TRY IT: Copy the data from its start through the line that contains "88: (104, 360)", changing "zero-indexed" to "0-indexed" and leaving everything else as it is. Omit the picture markers from your answer.
INPUT MATERIAL Block Start
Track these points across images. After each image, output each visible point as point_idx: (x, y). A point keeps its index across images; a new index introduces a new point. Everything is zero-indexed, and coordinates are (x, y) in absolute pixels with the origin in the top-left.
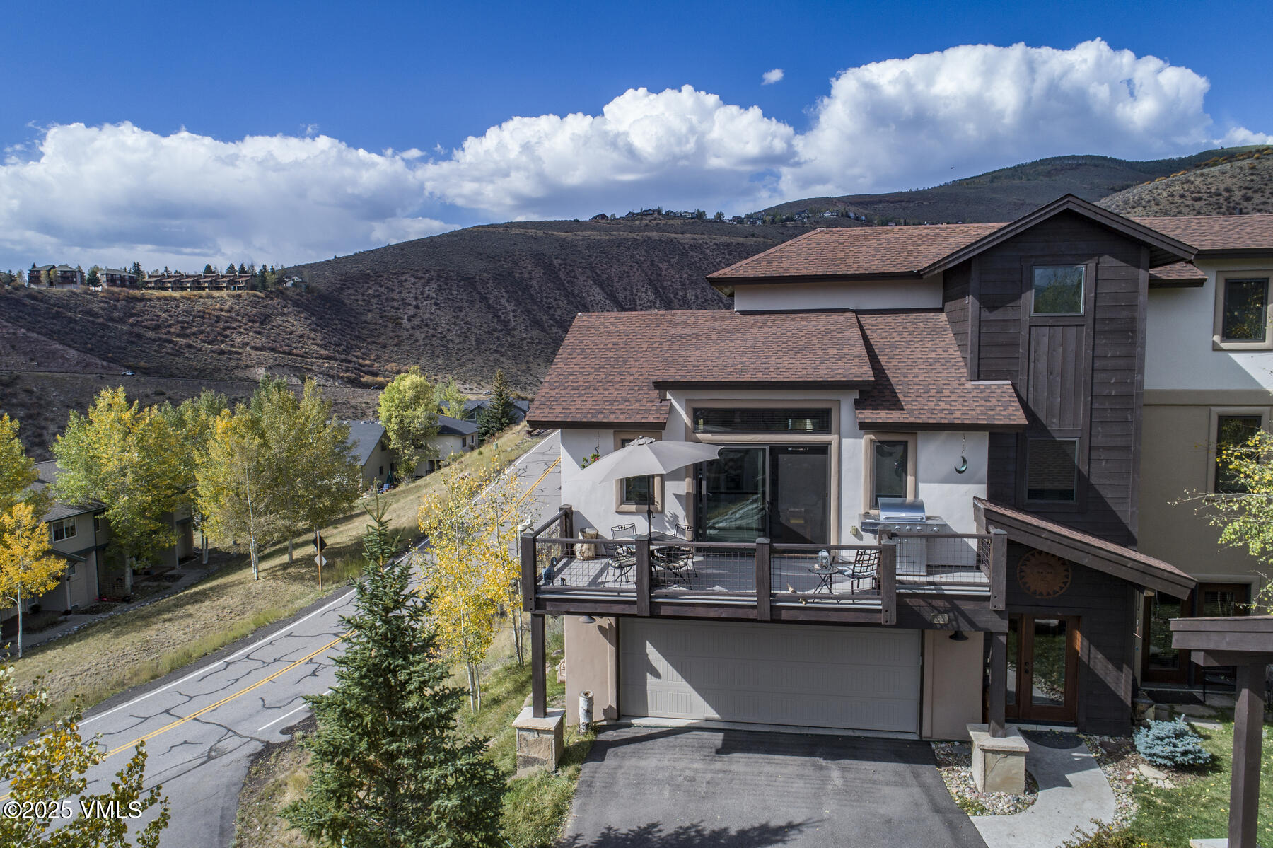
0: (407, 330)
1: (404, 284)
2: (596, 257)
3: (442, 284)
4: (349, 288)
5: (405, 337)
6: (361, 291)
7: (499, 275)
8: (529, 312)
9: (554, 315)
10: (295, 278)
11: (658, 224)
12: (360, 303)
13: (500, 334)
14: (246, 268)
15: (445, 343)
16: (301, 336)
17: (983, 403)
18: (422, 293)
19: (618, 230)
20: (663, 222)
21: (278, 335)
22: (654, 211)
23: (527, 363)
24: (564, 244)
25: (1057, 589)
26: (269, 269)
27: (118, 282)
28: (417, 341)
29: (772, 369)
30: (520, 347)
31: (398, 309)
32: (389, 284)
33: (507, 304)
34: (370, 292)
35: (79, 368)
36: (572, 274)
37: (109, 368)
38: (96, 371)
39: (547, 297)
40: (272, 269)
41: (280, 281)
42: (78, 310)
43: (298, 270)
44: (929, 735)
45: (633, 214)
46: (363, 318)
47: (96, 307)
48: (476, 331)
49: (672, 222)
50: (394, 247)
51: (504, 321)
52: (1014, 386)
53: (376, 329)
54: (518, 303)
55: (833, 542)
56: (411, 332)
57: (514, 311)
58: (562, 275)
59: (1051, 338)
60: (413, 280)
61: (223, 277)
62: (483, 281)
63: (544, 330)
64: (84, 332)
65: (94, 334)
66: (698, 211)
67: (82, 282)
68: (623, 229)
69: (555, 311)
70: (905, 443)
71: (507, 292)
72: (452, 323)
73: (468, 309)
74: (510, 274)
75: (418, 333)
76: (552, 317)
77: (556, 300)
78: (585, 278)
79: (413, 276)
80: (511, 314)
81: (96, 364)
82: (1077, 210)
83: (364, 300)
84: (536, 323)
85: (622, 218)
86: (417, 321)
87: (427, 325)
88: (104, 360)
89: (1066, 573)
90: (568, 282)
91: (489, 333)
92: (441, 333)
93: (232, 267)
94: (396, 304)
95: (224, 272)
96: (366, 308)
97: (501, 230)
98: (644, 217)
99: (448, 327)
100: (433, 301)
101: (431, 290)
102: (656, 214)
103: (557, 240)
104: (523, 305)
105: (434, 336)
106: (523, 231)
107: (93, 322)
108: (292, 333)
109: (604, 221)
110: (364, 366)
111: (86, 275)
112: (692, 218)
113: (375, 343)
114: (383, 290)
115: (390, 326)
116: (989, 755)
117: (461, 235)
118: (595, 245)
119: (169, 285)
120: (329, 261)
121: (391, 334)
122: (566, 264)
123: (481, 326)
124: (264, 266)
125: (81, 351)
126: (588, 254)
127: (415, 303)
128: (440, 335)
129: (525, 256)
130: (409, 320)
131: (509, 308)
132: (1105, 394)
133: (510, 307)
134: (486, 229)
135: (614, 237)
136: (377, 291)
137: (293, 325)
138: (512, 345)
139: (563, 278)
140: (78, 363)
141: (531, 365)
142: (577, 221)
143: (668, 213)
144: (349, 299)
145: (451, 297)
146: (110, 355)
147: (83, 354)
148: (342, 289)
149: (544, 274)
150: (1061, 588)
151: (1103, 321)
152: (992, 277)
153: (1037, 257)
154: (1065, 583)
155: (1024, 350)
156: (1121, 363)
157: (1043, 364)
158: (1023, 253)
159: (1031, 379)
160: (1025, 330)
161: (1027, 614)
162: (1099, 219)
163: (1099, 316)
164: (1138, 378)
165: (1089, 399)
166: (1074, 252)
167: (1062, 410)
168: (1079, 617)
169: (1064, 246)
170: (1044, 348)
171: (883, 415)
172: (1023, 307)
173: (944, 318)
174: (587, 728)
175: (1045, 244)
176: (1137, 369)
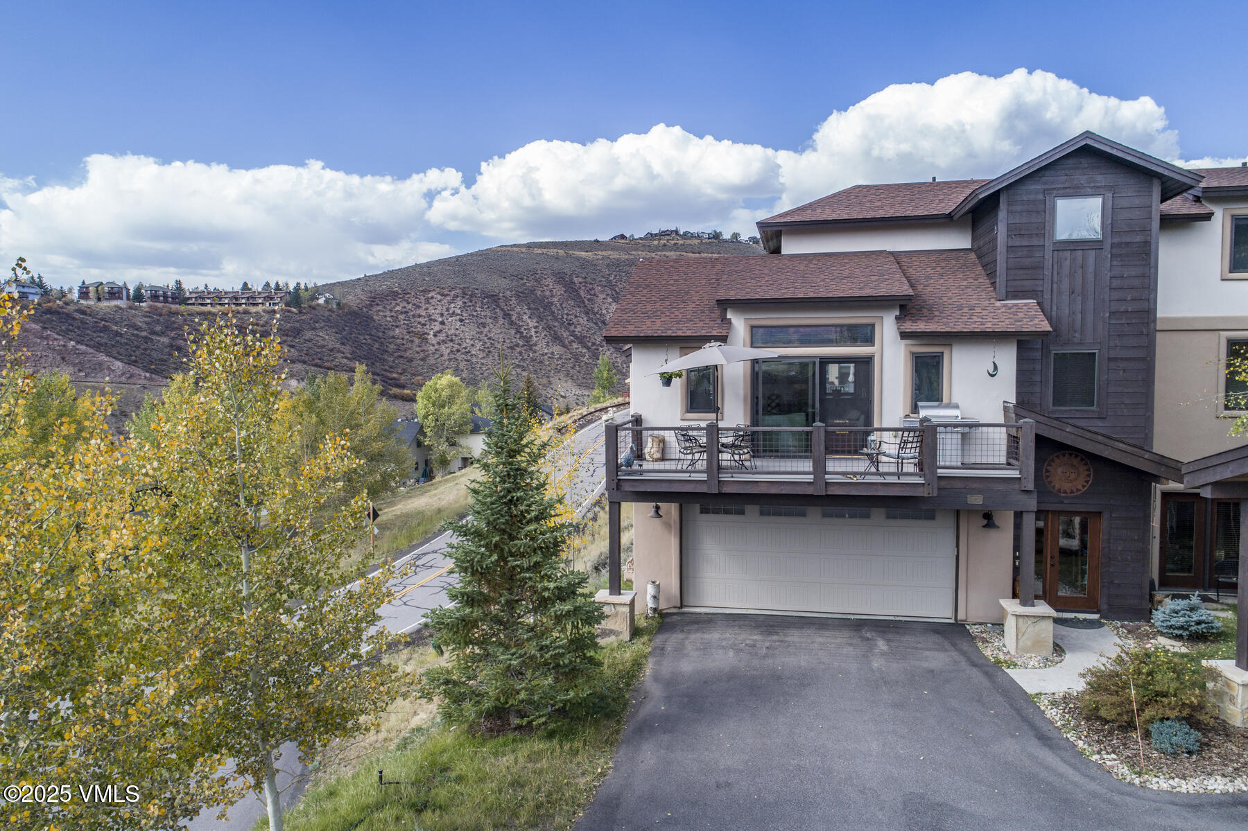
0: (433, 345)
1: (431, 301)
2: (616, 276)
3: (466, 301)
4: (378, 305)
5: (430, 352)
6: (389, 307)
7: (521, 293)
8: (550, 328)
9: (574, 331)
10: (327, 295)
11: (675, 244)
12: (388, 319)
13: (523, 350)
14: (281, 284)
15: (469, 358)
16: (332, 350)
17: (1012, 316)
18: (448, 310)
19: (637, 250)
20: (681, 242)
21: (310, 348)
22: (672, 232)
23: (548, 377)
24: (584, 264)
25: (1080, 487)
26: (302, 286)
27: (161, 298)
28: (442, 356)
29: (821, 290)
30: (541, 362)
31: (424, 325)
32: (416, 301)
33: (529, 321)
34: (398, 308)
35: (123, 379)
36: (592, 292)
37: (151, 379)
38: (140, 382)
39: (567, 314)
40: (306, 286)
41: (314, 298)
42: (123, 324)
43: (330, 287)
44: (964, 618)
45: (652, 234)
46: (391, 333)
47: (139, 321)
48: (499, 346)
49: (689, 242)
50: (421, 266)
51: (526, 337)
52: (1038, 304)
53: (403, 344)
54: (540, 319)
56: (437, 347)
57: (536, 327)
58: (582, 294)
59: (1074, 260)
60: (439, 297)
61: (260, 293)
62: (507, 298)
63: (564, 346)
64: (129, 345)
65: (138, 347)
66: (715, 231)
67: (128, 298)
68: (642, 249)
69: (575, 327)
70: (941, 355)
71: (529, 309)
72: (476, 339)
73: (492, 326)
74: (532, 291)
75: (443, 347)
76: (572, 334)
77: (576, 317)
78: (604, 296)
79: (439, 293)
80: (533, 330)
81: (139, 375)
82: (1094, 145)
83: (392, 316)
84: (557, 339)
85: (641, 238)
86: (442, 337)
87: (452, 340)
88: (147, 371)
89: (1088, 473)
90: (588, 300)
91: (511, 348)
92: (465, 348)
93: (267, 285)
94: (422, 320)
95: (260, 290)
96: (394, 324)
97: (524, 250)
98: (662, 237)
99: (472, 342)
100: (458, 317)
101: (457, 306)
102: (674, 235)
103: (578, 259)
104: (545, 321)
105: (458, 351)
106: (545, 251)
107: (137, 336)
108: (323, 346)
109: (623, 241)
110: (391, 379)
111: (132, 292)
112: (709, 239)
113: (401, 357)
114: (410, 306)
115: (417, 341)
116: (1021, 620)
117: (485, 255)
118: (616, 265)
119: (209, 301)
120: (359, 279)
121: (418, 349)
122: (586, 282)
123: (504, 342)
124: (298, 284)
125: (125, 363)
126: (608, 273)
127: (440, 319)
128: (464, 350)
129: (546, 274)
130: (435, 335)
131: (531, 325)
133: (532, 323)
134: (509, 248)
135: (632, 257)
136: (405, 307)
137: (324, 339)
138: (533, 360)
139: (583, 296)
140: (123, 374)
141: (551, 379)
142: (597, 241)
143: (686, 233)
144: (378, 315)
145: (475, 314)
146: (153, 367)
147: (127, 366)
148: (371, 305)
149: (565, 292)
150: (1084, 486)
151: (1119, 245)
152: (1018, 208)
153: (1059, 189)
154: (1087, 482)
155: (1047, 272)
156: (1137, 282)
157: (1065, 285)
158: (1046, 186)
159: (1055, 297)
160: (1048, 254)
161: (1052, 511)
162: (1114, 152)
163: (1115, 241)
164: (1152, 296)
165: (1108, 315)
166: (1092, 185)
167: (1083, 325)
168: (1100, 513)
169: (1083, 179)
170: (1066, 270)
171: (921, 326)
172: (1046, 235)
173: (973, 256)
174: (654, 613)
175: (1065, 178)
176: (1151, 288)
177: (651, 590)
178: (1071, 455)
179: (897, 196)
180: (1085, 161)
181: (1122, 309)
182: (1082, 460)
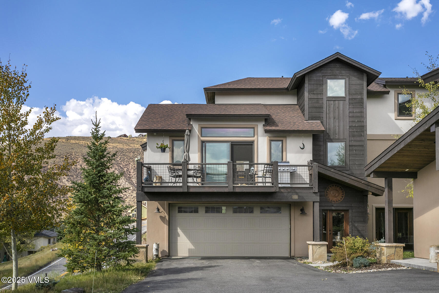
17: (310, 126)
19: (133, 144)
25: (340, 199)
44: (293, 255)
52: (321, 122)
55: (256, 162)
59: (334, 105)
68: (136, 143)
70: (282, 141)
82: (341, 58)
85: (136, 137)
89: (343, 193)
109: (126, 138)
116: (314, 247)
132: (354, 126)
135: (131, 148)
142: (110, 138)
150: (341, 199)
151: (352, 99)
152: (313, 83)
153: (328, 75)
154: (342, 197)
155: (324, 109)
156: (359, 115)
157: (332, 115)
158: (323, 74)
159: (328, 120)
160: (325, 102)
161: (329, 210)
162: (348, 61)
163: (350, 98)
164: (365, 120)
165: (348, 128)
166: (341, 75)
167: (339, 131)
168: (348, 210)
169: (337, 72)
170: (332, 109)
171: (274, 128)
172: (324, 94)
173: (297, 106)
174: (156, 257)
175: (331, 71)
176: (364, 117)
177: (155, 246)
178: (336, 186)
179: (266, 81)
180: (338, 65)
181: (354, 125)
182: (340, 188)
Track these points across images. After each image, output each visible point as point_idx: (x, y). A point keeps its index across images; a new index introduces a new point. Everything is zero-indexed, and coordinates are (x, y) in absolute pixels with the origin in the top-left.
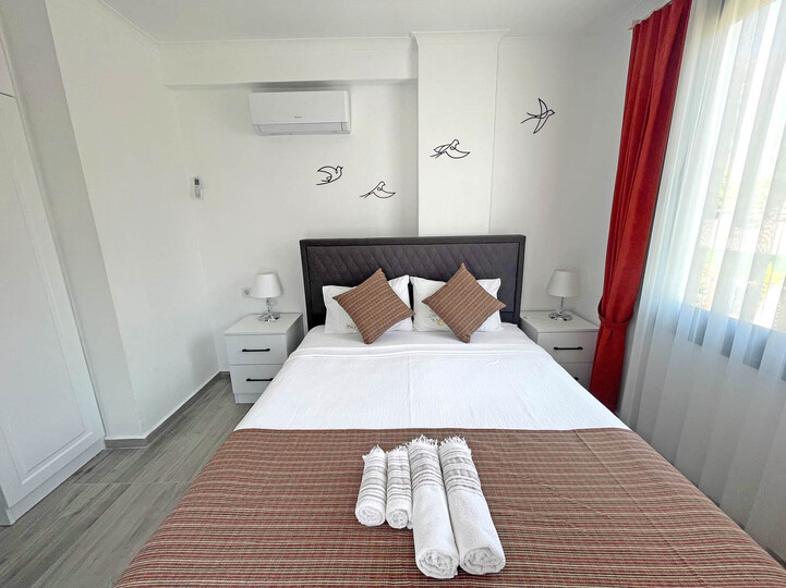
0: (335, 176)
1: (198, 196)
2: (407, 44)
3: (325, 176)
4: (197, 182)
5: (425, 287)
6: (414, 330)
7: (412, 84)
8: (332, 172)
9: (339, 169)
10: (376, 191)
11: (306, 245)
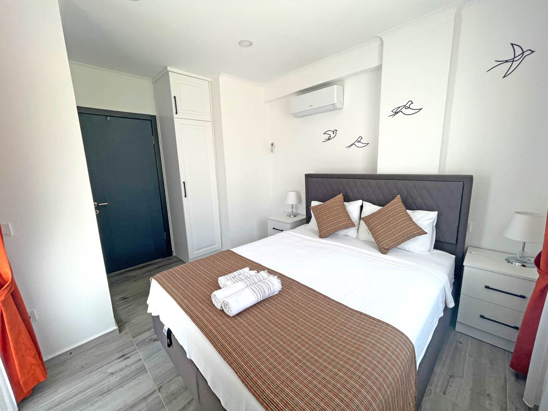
0: (332, 136)
1: (272, 151)
2: (378, 43)
3: (327, 136)
4: (272, 145)
5: (370, 209)
6: (357, 238)
7: (379, 68)
8: (331, 133)
9: (335, 131)
10: (356, 143)
11: (308, 177)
INPUT MATERIAL Block End
SOLVED EXERCISE:
Track these points across images. After each image, output each visible point as point_idx: (x, y). A point keeps its index across images; a new index introduces a new point. Everything is 0-indexed, and coordinates are (x, y) in absolute pixels with the origin in the top-left.
0: (407, 330)
1: (404, 284)
2: (596, 257)
3: (442, 284)
4: (349, 288)
5: (405, 337)
6: (361, 291)
7: (499, 275)
8: (529, 312)
9: (554, 315)
10: (295, 278)
11: (658, 224)
12: (360, 303)
13: (500, 334)
14: (246, 268)
15: (445, 343)
16: (301, 336)
17: (983, 403)
18: (422, 293)
19: (618, 230)
20: (663, 222)
21: (278, 335)
22: (654, 211)
23: (527, 363)
24: (564, 244)
25: (1057, 589)
26: (269, 269)
27: (118, 282)
28: (417, 341)
29: (772, 369)
30: (520, 347)
31: (398, 309)
32: (389, 284)
33: (507, 304)
34: (370, 292)
35: (79, 368)
36: (572, 274)
37: (109, 368)
38: (96, 371)
39: (547, 297)
40: (272, 269)
41: (280, 281)
42: (78, 310)
43: (298, 270)
44: (929, 735)
45: (633, 214)
46: (363, 318)
47: (96, 307)
48: (476, 331)
49: (672, 222)
50: (394, 247)
51: (504, 321)
52: (1014, 386)
53: (376, 329)
54: (518, 303)
55: (833, 542)
56: (411, 332)
57: (514, 311)
58: (562, 275)
59: (1051, 338)
60: (413, 280)
61: (223, 277)
62: (483, 281)
63: (544, 330)
64: (84, 332)
65: (94, 334)
66: (698, 211)
67: (82, 282)
68: (623, 229)
69: (555, 311)
70: (905, 443)
71: (507, 292)
72: (452, 323)
73: (468, 309)
74: (510, 274)
75: (418, 333)
76: (552, 317)
77: (556, 300)
78: (585, 278)
79: (413, 276)
80: (511, 314)
81: (96, 364)
82: (1077, 210)
83: (364, 300)
84: (536, 323)
85: (622, 218)
86: (417, 321)
87: (427, 325)
88: (104, 360)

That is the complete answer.